With a March 31 deadline looming, the Ford government has delivered an action plan the federal government says is needed to begin negotiations on a child-care deal.
The province stands to lose more than a billion dollars in federal funding if a deal isn’t struck.
Ontario remains the only jurisdiction in the country to not pen a deal with the Trudeau government for $10-a-day childcare. The Ford government has maintained the federal offer to the province of $10.2 billion is not enough to deliver the program.
If the province doesn’t sign a deal by end of the fiscal year, March 31, it risks losing more than $1 billion in first year funding.
The federal minister in charge of the program has said repeatedly that the Ford government still needed to submit an action plan to enter negotiations. In a statement to Global News, a spokesperson for Minister Karina Gould said the province only submitted the plan late last week.
“The submission of the first draft of the Action Plan has allowed for negotiations to move to the next phase,” said the statement.
For months, both Premier Doug Ford and Education Minister Stephen Lecce have said a deal is close to being made, but they aren’t going to make a deal for the sake of saying so. In question period on Tuesday, Ford again said a deal was close but gave no further details.
“We’re going to get this deal and just stay tuned,” Ford said. “Hopefully it will be sooner rather than later.”
Pressed by reporters at a government announcement, Ontario’s Education Minister said the federal government had been sent details to make the case that the province requires more money to reach $10 childcare.
“We want to get a better deal,” said Lecce, who has also raised issues with the long-term viability of the funding that currently only covers five years.
But advocates, who have been losing patience as every other province and territory signs a deal, contend the province’s argument is not good enough to hold up the deal.
“The truth is, if they really wanted to have a sustainable child-care system in Ontario, they would have got to work on this a lot faster,” said Carolyn Ferns from the Ontario Coalition for Better Child Care.
“They can’t throw up their hands and say, ‘The province has no role to play,’ in an area that is primarily provincial jurisdiction.”
Ferns said she was frustrated by the lack of an announcement on the deal on International Women’s Day, which she noted would have been a natural fit for the role childcare will play for Ontario women. She said affordable childcare will be a key policy in not only achieving gender justice, but in ending the ‘She-cession’ caused by the pandemic.
“Ontario has really left this to the last minute and it might be more complex policy than the minister is anticipating,” said Ferns.
Meanwhile, parents like Jason Quammie continue to wait and hope a deal will be made soon.
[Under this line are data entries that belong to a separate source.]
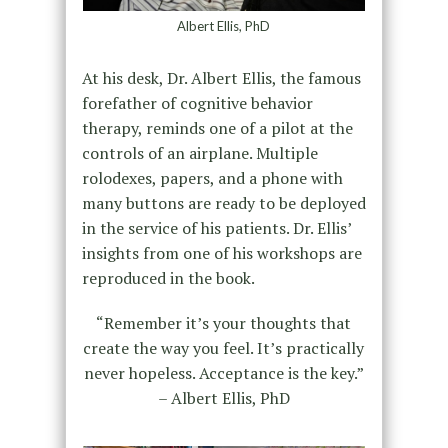
Albert Ellis, PhD
At his desk, Dr. Albert Ellis, the famous
forefather of cognitive behavior
therapy, reminds one of a pilot at the
controls of an airplane. Multiple
rolodexes, papers, and a phone with
many buttons are ready to be deployed
in the service of his patients. Dr. Ellis’
insights from one of his workshops are
reproduced in the book.
“Remember it’s your thoughts that
create the way you feel. It’s practically
never hopeless. Acceptance is the key.”
– Albert Ellis, PhD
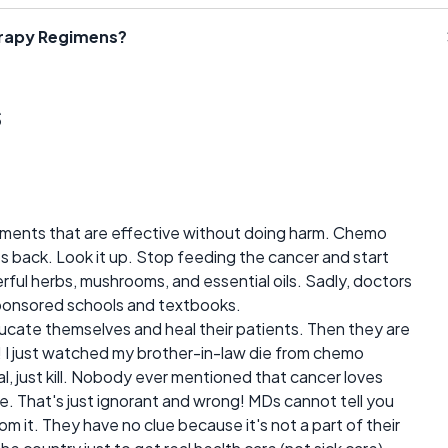
erapy Regimens?
s
eatments that are effective without doing harm. Chemo
mes back. Look it up. Stop feeding the cancer and start
werful herbs, mushrooms, and essential oils. Sadly, doctors
ponsored schools and textbooks.
ucate themselves and heal their patients. Then they are
! I just watched my brother-in-law die from chemo
, just kill. Nobody ever mentioned that cancer loves
. That's just ignorant and wrong! MDs cannot tell you
om it. They have no clue because it's not a part of their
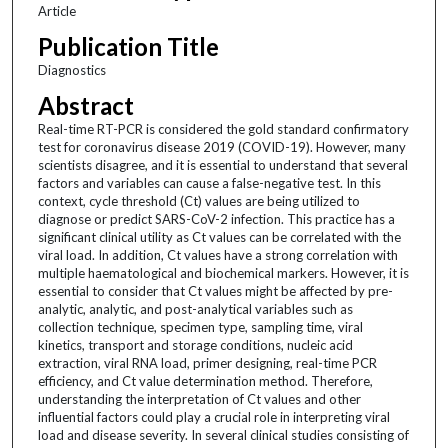
Article
Publication Title
Diagnostics
Abstract
Real-time RT-PCR is considered the gold standard confirmatory
test for coronavirus disease 2019 (COVID-19). However, many
scientists disagree, and it is essential to understand that several
factors and variables can cause a false-negative test. In this
context, cycle threshold (Ct) values are being utilized to
diagnose or predict SARS-CoV-2 infection. This practice has a
significant clinical utility as Ct values can be correlated with the
viral load. In addition, Ct values have a strong correlation with
multiple haematological and biochemical markers. However, it is
essential to consider that Ct values might be affected by pre-
analytic, analytic, and post-analytical variables such as
collection technique, specimen type, sampling time, viral
kinetics, transport and storage conditions, nucleic acid
extraction, viral RNA load, primer designing, real-time PCR
efficiency, and Ct value determination method. Therefore,
understanding the interpretation of Ct values and other
influential factors could play a crucial role in interpreting viral
load and disease severity. In several clinical studies consisting of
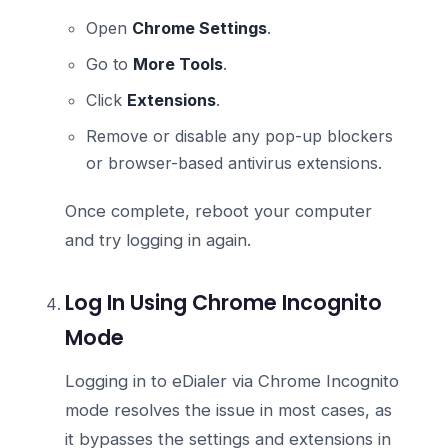
Open
Chrome Settings
.
Go to
More Tools
.
Click
Extensions
.
Remove or disable any pop-up blockers
or browser-based antivirus extensions.
Once complete, reboot your computer
and try logging in again.
Log In Using Chrome Incognito
Mode
Logging in to eDialer via Chrome Incognito
mode resolves the issue in most cases, as
it bypasses the settings and extensions in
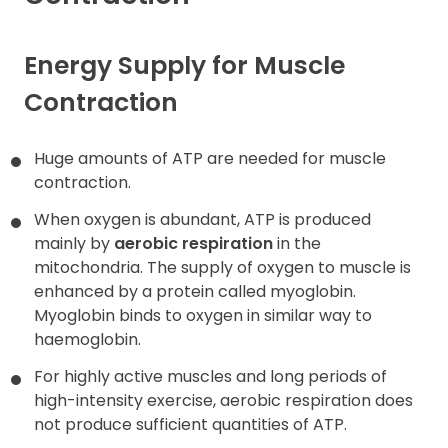
Contact
Energy Supply for Muscle
Contraction
Huge amounts of ATP are needed for muscle
contraction.
When oxygen is abundant, ATP is produced
mainly by
aerobic respiration
in the
mitochondria. The supply of oxygen to muscle is
enhanced by a protein called myoglobin.
Myoglobin binds to oxygen in similar way to
haemoglobin.
For highly active muscles and long periods of
high-intensity exercise, aerobic respiration does
not produce sufficient quantities of ATP.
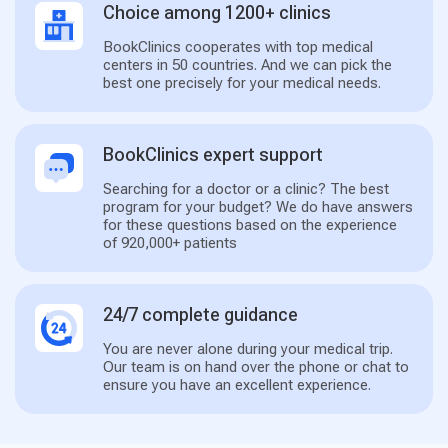
Choice among 1200+ clinics
BookClinics cooperates with top medical
centers in 50 countries. And we can pick the
best one precisely for your medical needs.
BookClinics expert support
Searching for a doctor or a clinic? The best
program for your budget? We do have answers
for these questions based on the experience
of 920,000+ patients
24/7 complete guidance
You are never alone during your medical trip.
Our team is on hand over the phone or chat to
ensure you have an excellent experience.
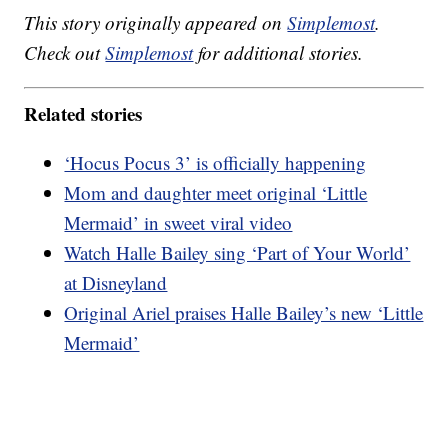
This story originally appeared on
Simplemost
.
Check out
Simplemost
for additional stories.
Related stories
‘Hocus Pocus 3’ is officially happening
Mom and daughter meet original ‘Little
Mermaid’ in sweet viral video
Watch Halle Bailey sing ‘Part of Your World’
at Disneyland
Original Ariel praises Halle Bailey’s new ‘Little
Mermaid’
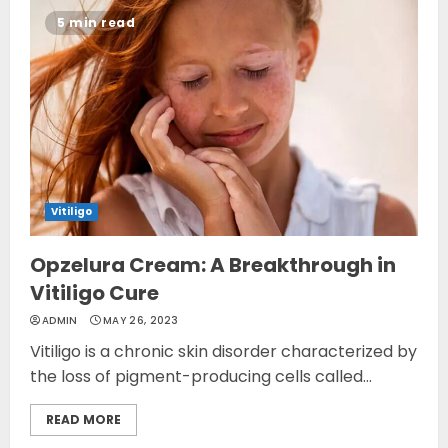
5 min read
Vitiligo
Opzelura Cream: A Breakthrough in
Vitiligo Cure
ADMIN
MAY 26, 2023
Vitiligo is a chronic skin disorder characterized by
the loss of pigment-producing cells called...
READ MORE
Opzelura Cream: A
Breakthrough in Vitiligo Cure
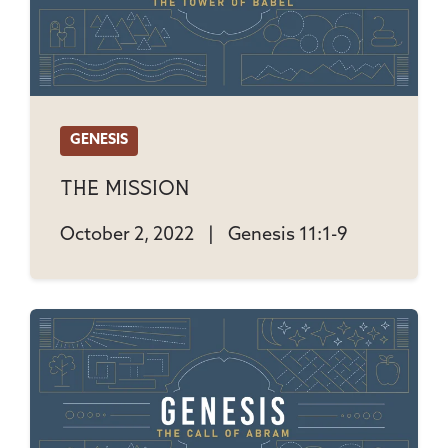
GENESIS
The Mission
October 2, 2022
|
Genesis 11:1-9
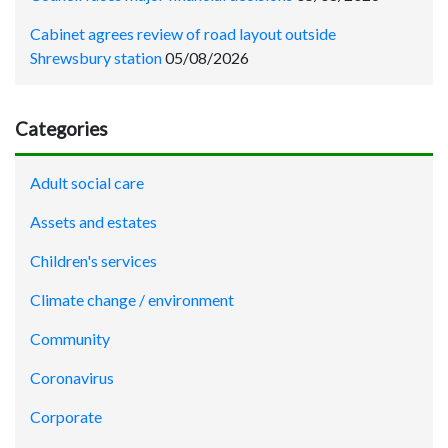
Cabinet agrees review of road layout outside
Shrewsbury station
05/08/2026
Categories
Adult social care
Assets and estates
Children's services
Climate change / environment
Community
Coronavirus
Corporate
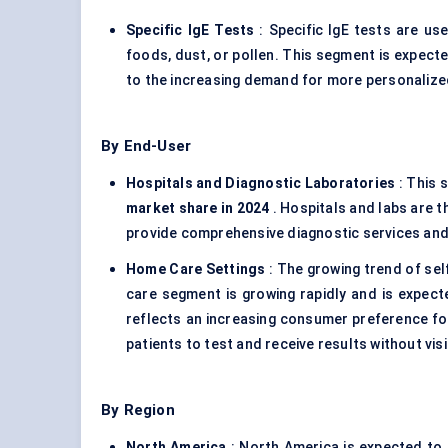
Specific
IgE
Tests
: Specific IgE tests are use
foods, dust, or pollen. This segment is expect
to the increasing demand for more personalized
By End-User
Hospitals and Diagnostic Laboratories
: This 
market share in 2024
. Hospitals and labs are th
provide comprehensive diagnostic services and
Home Care Settings
: The growing trend of sel
care segment is growing rapidly and is expec
reflects an increasing consumer preference for
patients to test and receive results without visi
By Region
North America
: North America is expected to 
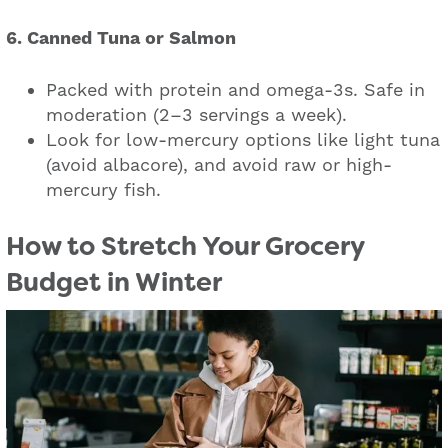
6. Canned Tuna or Salmon
Packed with protein and omega-3s. Safe in
moderation (2–3 servings a week).
Look for low-mercury options like light tuna
(avoid albacore), and avoid raw or high-
mercury fish.
How to Stretch Your Grocery
Budget in Winter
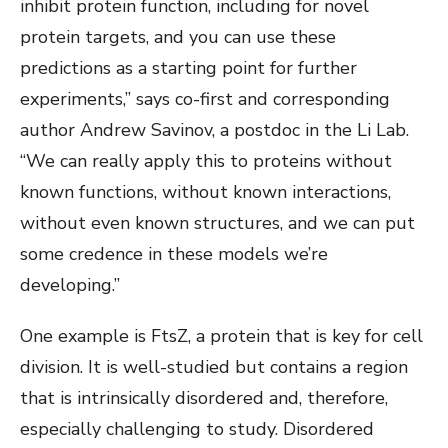
inhibit protein function, including for novel
protein targets, and you can use these
predictions as a starting point for further
experiments,” says co-first and corresponding
author Andrew Savinov, a postdoc in the Li Lab.
“We can really apply this to proteins without
known functions, without known interactions,
without even known structures, and we can put
some credence in these models we’re
developing.”
One example is FtsZ, a protein that is key for cell
division. It is well-studied but contains a region
that is intrinsically disordered and, therefore,
especially challenging to study. Disordered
It costs him more than $1,000 a month for his three children, which he said includes the small discount he gets for working in a child-care centre.
“I work more than one job to make it happen,” he said.
Quammie said while $10-a-day care wouldn’t offer complete financial freedom, it would significantly reduce the burden many families face.
“It would allow for them to put their kids in some extracurricular programs or enrich their lives in another way,” he said, “and allow them to do other things and not have to work three or four jobs just to pay for childcare.”